• Objectif
Recopiez mot pour mot, s'il vous plaît, le passage du texte sur les familles recomposées qui commence à « Cette négligence involontaire » et se termine à « des services sociaux. ».

Cette négligence involontaire place l’enfant dans un isolement total, il ne sait plus à qui se confier et se retrouve à la merci du beau-parent et parfois de la rue. Au Gabon, même si les lois existent, leur application demeure limitée. Le manque de communication entre familles, écoles et structures de protection rend difficile la détection précoce des cas de maltraitance dans les familles recomposées.
Les professionnels appellent à des campagnes de sensibilisation sur les risques liés aux recompositions familiales ; un accompagnement psychologique obligatoire lors des nouvelles unions, surtout en présence d’enfants ; la formation des enseignants à l’identification des signes de maltraitance ; un renforcement du rôle des services sociaux.
La recomposition familiale peut être une richesse lorsqu’elle est fondée sur le dialogue, la patience et le respect. Mais lorsqu’elle devient un espace où l’enfant subit rejet, violence ou humiliation, elle se transforme en un problème social majeur. Il ne suffit pas de former un nouveau couple pour créer une famille. Une famille, quelle que soit sa forme, doit d’abord être un lieu de sécurité, d’écoute et d’amour. La protection de l’enfant doit rester au cœur de toutes les décisions.

• Éléments

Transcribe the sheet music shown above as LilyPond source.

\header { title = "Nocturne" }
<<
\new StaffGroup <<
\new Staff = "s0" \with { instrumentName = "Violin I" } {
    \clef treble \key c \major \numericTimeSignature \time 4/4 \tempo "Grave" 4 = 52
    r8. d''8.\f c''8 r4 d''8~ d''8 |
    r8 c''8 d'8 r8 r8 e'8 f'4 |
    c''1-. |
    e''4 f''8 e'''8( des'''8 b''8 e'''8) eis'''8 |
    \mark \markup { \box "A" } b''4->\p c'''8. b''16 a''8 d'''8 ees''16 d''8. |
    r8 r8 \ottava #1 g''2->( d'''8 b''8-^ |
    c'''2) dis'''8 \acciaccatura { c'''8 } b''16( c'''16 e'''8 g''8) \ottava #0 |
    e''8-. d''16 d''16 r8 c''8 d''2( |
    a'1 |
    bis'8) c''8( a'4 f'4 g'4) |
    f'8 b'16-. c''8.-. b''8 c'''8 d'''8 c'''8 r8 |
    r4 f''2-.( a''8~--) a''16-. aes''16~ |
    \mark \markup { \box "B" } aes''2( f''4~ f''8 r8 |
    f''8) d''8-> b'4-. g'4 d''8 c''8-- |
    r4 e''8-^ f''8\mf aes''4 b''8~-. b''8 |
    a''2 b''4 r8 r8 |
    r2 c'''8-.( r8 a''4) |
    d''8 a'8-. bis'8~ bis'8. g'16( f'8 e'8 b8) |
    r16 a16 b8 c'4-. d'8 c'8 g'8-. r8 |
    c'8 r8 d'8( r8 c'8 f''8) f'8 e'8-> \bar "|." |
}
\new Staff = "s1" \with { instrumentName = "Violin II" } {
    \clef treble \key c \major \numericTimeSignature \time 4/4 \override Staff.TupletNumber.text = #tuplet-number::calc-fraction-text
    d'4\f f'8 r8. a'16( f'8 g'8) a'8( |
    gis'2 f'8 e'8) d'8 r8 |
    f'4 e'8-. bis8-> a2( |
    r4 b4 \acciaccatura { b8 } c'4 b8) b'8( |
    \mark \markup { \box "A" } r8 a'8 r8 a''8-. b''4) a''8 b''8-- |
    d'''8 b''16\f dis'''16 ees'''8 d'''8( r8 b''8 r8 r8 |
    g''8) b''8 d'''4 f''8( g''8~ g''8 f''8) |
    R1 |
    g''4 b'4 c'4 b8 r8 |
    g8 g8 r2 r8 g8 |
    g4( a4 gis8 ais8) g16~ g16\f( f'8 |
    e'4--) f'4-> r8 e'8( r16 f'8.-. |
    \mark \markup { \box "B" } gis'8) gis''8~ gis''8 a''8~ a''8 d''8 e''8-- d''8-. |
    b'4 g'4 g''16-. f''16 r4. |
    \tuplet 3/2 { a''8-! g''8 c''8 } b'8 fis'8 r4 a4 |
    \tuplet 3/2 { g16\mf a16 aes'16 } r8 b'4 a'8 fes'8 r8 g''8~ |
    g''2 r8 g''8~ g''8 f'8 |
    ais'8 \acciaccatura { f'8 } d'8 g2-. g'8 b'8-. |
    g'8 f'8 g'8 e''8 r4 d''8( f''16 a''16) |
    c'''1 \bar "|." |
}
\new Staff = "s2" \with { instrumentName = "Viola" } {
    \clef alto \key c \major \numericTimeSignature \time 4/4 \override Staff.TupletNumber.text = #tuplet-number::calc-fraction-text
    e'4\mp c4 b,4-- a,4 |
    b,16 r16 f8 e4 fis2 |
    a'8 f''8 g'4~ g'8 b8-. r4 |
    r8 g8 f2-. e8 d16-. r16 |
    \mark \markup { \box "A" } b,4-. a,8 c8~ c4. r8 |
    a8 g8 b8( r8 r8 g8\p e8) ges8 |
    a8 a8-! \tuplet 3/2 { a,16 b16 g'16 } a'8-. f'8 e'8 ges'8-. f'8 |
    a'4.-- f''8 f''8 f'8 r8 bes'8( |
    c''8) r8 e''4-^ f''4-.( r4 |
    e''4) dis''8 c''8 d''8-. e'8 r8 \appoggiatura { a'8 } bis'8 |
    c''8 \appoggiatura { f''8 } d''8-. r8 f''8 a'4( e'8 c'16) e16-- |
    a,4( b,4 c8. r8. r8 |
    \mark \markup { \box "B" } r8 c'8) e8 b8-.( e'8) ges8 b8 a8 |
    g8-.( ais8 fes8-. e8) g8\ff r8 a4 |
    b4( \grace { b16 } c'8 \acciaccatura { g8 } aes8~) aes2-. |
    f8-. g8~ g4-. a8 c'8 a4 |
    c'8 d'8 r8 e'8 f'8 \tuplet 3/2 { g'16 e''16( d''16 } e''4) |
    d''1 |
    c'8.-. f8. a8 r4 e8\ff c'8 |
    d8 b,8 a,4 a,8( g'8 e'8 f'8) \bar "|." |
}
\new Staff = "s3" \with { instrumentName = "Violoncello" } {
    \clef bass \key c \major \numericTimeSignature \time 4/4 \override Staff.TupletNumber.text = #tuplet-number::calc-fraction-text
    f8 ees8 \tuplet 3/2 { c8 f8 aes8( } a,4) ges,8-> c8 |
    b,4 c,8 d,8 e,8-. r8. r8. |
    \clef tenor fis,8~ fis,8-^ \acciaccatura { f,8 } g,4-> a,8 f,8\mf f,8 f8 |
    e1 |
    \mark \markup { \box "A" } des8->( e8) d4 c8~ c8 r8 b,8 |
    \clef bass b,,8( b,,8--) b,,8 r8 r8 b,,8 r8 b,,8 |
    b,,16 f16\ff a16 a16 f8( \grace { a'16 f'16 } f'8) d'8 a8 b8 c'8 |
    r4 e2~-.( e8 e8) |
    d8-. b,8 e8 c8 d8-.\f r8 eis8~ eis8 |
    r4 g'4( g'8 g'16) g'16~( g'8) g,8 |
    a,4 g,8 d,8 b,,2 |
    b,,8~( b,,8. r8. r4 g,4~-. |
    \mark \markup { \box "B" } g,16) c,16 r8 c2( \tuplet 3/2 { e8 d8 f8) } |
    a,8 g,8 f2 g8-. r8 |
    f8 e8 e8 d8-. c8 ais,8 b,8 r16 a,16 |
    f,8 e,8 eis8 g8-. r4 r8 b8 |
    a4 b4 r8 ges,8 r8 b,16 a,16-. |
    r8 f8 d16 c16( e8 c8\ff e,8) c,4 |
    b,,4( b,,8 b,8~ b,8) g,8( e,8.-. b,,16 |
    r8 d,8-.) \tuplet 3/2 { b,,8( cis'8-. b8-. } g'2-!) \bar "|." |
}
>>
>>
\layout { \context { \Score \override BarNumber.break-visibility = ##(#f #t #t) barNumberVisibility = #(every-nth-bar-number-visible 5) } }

• Réponse
Cette négligence involontaire place l’enfant dans un isolement total, il ne sait plus à qui se confier et se retrouve à la merci du beau-parent et parfois de la rue. Au Gabon, même si les lois existent, leur application demeure limitée. Le manque de communication entre familles, écoles et structures de protection rend difficile la détection précoce des cas de maltraitance dans les familles recomposées.
Les professionnels appellent à des campagnes de sensibilisation sur les risques liés aux recompositions familiales ; un accompagnement psychologique obligatoire lors des nouvelles unions, surtout en présence d’enfants ; la formation des enseignants à l’identification des signes de maltraitance ; un renforcement du rôle des services sociaux.